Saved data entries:

____________________

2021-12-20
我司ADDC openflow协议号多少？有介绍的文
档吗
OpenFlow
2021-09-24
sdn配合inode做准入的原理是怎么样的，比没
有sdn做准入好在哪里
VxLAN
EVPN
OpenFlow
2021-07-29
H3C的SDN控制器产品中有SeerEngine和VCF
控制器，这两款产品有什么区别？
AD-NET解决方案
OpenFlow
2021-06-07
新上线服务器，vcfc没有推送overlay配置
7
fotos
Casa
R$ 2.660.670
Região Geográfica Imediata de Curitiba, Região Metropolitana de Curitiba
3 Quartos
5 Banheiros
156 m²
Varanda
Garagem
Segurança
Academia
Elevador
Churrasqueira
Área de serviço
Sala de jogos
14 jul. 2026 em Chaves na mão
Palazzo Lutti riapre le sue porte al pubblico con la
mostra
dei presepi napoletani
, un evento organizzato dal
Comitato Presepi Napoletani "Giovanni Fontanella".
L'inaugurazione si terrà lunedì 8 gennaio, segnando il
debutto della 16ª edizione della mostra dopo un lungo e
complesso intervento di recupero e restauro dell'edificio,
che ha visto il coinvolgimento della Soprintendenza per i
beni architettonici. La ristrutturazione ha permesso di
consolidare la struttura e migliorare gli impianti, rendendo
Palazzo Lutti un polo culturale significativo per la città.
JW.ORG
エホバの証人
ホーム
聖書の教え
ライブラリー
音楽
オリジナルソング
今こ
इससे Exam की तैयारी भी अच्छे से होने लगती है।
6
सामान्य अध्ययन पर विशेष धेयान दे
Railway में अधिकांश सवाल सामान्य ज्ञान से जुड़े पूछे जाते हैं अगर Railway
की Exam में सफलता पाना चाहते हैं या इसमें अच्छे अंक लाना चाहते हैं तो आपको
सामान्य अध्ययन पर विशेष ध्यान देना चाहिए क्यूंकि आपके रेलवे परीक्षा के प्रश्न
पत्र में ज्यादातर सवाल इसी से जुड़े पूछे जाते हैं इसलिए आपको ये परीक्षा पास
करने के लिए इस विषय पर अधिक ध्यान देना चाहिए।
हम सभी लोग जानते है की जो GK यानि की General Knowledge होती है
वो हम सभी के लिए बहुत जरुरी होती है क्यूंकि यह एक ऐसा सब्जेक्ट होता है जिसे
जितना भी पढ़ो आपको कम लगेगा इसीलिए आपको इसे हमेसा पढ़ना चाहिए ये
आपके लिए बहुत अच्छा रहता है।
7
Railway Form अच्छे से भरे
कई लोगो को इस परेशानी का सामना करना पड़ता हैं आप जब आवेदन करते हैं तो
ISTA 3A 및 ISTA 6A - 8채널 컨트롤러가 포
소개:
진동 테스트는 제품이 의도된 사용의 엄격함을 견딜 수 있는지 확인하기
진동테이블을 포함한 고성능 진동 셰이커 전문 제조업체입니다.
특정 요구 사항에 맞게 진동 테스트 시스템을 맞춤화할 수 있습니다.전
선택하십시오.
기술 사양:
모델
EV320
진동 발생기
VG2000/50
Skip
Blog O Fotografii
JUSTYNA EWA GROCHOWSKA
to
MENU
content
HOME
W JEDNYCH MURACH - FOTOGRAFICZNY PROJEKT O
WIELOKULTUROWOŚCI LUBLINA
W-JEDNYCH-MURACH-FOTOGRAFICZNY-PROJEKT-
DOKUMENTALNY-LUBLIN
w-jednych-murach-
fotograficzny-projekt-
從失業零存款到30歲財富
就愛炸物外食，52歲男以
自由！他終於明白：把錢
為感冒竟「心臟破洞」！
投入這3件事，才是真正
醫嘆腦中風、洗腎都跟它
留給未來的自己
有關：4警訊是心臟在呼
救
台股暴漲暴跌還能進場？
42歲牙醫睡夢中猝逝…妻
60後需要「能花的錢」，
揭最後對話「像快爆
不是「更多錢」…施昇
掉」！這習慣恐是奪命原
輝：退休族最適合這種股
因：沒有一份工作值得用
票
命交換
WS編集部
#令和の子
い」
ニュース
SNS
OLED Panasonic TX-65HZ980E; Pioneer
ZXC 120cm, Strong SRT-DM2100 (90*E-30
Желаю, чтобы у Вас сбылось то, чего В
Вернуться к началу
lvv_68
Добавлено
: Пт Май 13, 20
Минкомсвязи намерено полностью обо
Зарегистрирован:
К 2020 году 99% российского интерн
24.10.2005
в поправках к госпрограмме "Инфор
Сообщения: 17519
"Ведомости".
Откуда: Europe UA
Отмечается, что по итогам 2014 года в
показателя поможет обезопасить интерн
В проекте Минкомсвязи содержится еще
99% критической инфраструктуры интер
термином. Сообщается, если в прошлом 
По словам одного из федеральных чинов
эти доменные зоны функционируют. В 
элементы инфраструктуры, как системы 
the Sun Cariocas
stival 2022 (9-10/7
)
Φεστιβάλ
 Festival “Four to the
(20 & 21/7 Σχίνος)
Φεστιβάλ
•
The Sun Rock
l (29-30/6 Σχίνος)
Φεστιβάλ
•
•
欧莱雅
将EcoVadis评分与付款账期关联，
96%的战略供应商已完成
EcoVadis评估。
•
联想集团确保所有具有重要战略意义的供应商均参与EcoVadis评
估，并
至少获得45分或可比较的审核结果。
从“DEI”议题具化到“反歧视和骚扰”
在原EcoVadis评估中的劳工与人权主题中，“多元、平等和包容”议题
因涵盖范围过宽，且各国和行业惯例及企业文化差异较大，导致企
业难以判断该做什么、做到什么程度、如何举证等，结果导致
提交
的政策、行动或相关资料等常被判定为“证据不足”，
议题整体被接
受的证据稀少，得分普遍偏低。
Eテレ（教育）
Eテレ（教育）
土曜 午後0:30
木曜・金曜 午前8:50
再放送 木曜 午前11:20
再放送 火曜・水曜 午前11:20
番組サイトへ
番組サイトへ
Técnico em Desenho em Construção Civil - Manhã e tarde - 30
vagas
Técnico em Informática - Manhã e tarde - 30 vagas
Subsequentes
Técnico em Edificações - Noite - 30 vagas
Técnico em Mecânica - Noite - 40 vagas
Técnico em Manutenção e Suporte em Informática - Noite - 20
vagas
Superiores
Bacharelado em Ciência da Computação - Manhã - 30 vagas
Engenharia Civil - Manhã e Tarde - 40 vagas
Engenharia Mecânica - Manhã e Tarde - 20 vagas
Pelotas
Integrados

____________________

▶ **Job item**: Look above for the line holding "Área de serviço". Print it and every line after it, exactly, through the line holding "Railway में अधिकांश".

▶ **Output below**:
Área de serviço
Sala de jogos
14 jul. 2026 em Chaves na mão
Palazzo Lutti riapre le sue porte al pubblico con la
mostra
dei presepi napoletani
, un evento organizzato dal
Comitato Presepi Napoletani "Giovanni Fontanella".
L'inaugurazione si terrà lunedì 8 gennaio, segnando il
debutto della 16ª edizione della mostra dopo un lungo e
complesso intervento di recupero e restauro dell'edificio,
che ha visto il coinvolgimento della Soprintendenza per i
beni architettonici. La ristrutturazione ha permesso di
consolidare la struttura e migliorare gli impianti, rendendo
Palazzo Lutti un polo culturale significativo per la città.
JW.ORG
エホバの証人
ホーム
聖書の教え
ライブラリー
音楽
オリジナルソング
今こ
इससे Exam की तैयारी भी अच्छे से होने लगती है।
6
सामान्य अध्ययन पर विशेष धेयान दे
Railway में अधिकांश सवाल सामान्य ज्ञान से जुड़े पूछे जाते हैं अगर Railway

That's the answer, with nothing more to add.